Given task
From the line containing "pose: elev=187.1 azim=263.0" through the end of the rows, rewrite the lines with "Dot at" changed to "Marked point at" and nothing else altered. Leave the pictures out.

# START OF Given records

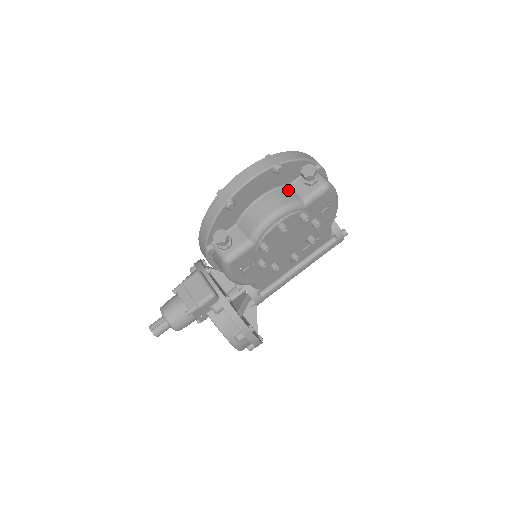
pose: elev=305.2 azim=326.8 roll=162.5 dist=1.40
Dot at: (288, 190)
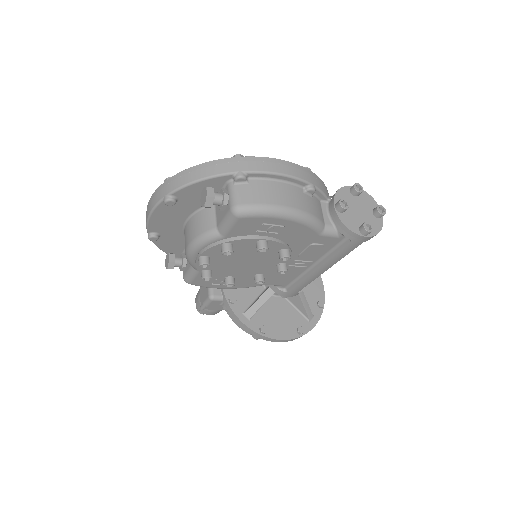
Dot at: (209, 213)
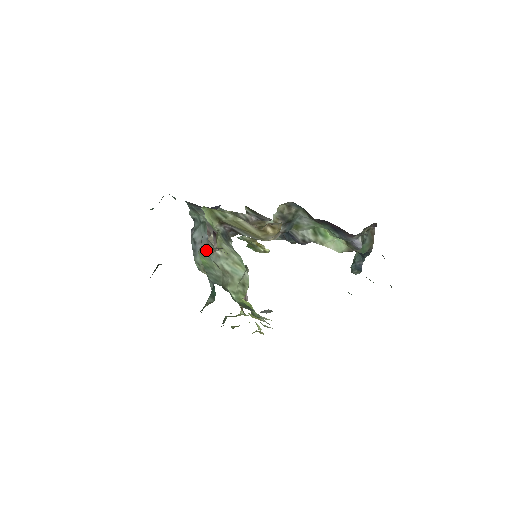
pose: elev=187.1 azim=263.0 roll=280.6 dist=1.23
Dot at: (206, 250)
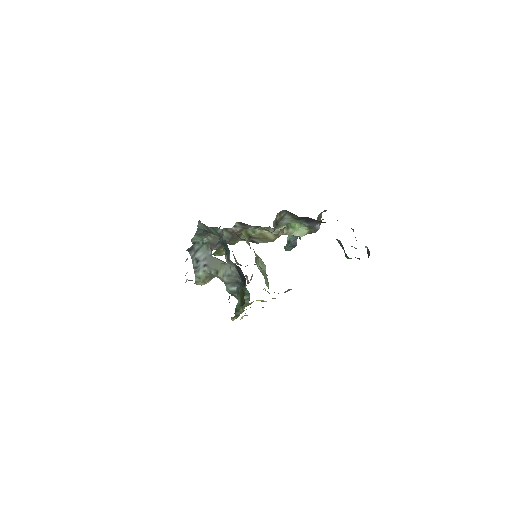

# END OF Given records

Correct result
pose: elev=187.1 azim=263.0 roll=280.6 dist=1.23
Marked point at: (206, 250)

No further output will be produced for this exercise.